Exercice –
Répondez à ces questions d'après le texte sur la cartographie de la Chine :
(a) Sur combien de plaques de cuivre les cartes de l'atlas ont-elles été gravées ?
(b) En quelle année Qianlong a-t-il choisi deux missionnaires pour faire le relevé du Xinjiang ?
(c) Dans quelle région Qianlong a-t-il envoyé un missionnaire en 1776 ?

Texte fourni –
____________________
61En Chine, cet atlas connut quatre éditions entre 1717 et 1726, avant que ces cartes soient gravées sur 44 plaques de cuivre par l’abbé Matteo Ripa. Ce travail servit pendant plus d’un siècle à l’enseignement de la géographie de la Chine tant en Europe qu’en Asie, où des réimpressions partielles parurent par la suite dans des encyclopédies ou d’autres atlas. Une fois ce premier relevé de l’empire terminé, les jésuites continuèrent leurs travaux de cartographie pour les Qing sans guère d’interruption. En 1759, Qianlong choisit deux missionnaires pour faire le relevé des régions nouvellement annexées d’Asie centrale, appelées Xinjiang. Les cartes qu’ils produisirent ne sortirent pas du palais, et l’accès semble en avoir été restreint sans doute parce qu’il s’agissait, comme c’est encore le cas aujourd’hui, de régions frontalières trop instables. Mais le grand Adas de Qianlong, publié en 1764, s’appuya sans aucun doute sur leurs travaux ainsi que sur d’autres, effectués conjointement par des jésuites et des Chinois. En 1776, Qianlong envoya dans l’ouest du Sichuan un des missionnaires qui avaient établi le relevé du Xinjiang, encore une fois pour décrire une région pacifiée depuis peu.
____________________
Lignes extraites –

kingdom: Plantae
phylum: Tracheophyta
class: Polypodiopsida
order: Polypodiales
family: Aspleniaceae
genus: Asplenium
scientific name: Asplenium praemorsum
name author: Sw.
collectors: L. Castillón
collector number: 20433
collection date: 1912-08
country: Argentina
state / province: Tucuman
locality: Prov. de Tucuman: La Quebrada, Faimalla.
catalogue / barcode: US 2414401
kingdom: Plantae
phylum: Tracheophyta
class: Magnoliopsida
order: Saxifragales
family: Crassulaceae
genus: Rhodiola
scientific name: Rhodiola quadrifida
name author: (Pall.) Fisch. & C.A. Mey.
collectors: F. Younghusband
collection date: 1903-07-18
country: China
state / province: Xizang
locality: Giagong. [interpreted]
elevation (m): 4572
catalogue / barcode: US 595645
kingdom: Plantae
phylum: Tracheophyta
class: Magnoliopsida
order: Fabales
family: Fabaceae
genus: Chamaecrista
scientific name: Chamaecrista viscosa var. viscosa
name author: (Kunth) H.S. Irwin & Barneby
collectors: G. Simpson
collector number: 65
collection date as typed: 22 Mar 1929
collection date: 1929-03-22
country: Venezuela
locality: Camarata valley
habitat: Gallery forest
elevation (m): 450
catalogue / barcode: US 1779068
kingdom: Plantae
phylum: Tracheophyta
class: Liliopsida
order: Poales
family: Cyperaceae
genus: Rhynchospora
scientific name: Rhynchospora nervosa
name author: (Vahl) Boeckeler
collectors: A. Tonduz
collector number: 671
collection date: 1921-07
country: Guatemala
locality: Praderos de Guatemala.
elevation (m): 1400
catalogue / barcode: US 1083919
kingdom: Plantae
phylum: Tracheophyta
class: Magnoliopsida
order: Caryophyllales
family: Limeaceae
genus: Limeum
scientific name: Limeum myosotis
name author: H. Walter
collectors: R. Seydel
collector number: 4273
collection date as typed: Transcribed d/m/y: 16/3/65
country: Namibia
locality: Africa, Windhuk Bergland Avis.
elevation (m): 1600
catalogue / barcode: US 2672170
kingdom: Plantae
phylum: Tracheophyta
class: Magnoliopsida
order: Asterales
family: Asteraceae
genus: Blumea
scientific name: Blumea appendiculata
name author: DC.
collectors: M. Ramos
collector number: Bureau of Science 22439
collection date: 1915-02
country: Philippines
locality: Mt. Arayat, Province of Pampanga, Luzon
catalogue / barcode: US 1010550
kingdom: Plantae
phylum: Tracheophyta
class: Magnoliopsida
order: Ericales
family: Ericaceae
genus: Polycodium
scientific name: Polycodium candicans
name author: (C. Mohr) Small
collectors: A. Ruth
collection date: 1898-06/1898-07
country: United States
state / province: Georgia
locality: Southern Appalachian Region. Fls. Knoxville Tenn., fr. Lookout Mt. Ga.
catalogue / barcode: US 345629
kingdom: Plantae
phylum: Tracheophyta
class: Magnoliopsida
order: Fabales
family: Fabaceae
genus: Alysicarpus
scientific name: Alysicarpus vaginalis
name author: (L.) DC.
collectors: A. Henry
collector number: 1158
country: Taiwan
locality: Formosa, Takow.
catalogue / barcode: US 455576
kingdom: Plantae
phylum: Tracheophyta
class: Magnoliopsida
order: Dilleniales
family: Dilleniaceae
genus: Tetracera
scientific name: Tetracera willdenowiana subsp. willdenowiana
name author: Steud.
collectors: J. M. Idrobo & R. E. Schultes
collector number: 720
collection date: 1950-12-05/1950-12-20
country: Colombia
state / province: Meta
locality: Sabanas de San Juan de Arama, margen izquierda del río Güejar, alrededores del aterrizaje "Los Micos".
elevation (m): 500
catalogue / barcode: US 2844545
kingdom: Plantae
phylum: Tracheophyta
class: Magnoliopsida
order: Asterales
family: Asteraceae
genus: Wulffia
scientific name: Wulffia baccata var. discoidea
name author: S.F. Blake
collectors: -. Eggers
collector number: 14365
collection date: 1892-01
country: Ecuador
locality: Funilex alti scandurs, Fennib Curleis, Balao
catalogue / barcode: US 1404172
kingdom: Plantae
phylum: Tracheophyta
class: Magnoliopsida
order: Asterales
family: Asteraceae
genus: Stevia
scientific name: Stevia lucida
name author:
____________________
Réponse –
(a) Sur 44 plaques de cuivre.
(b) En 1759.
(c) Dans l'ouest du Sichuan.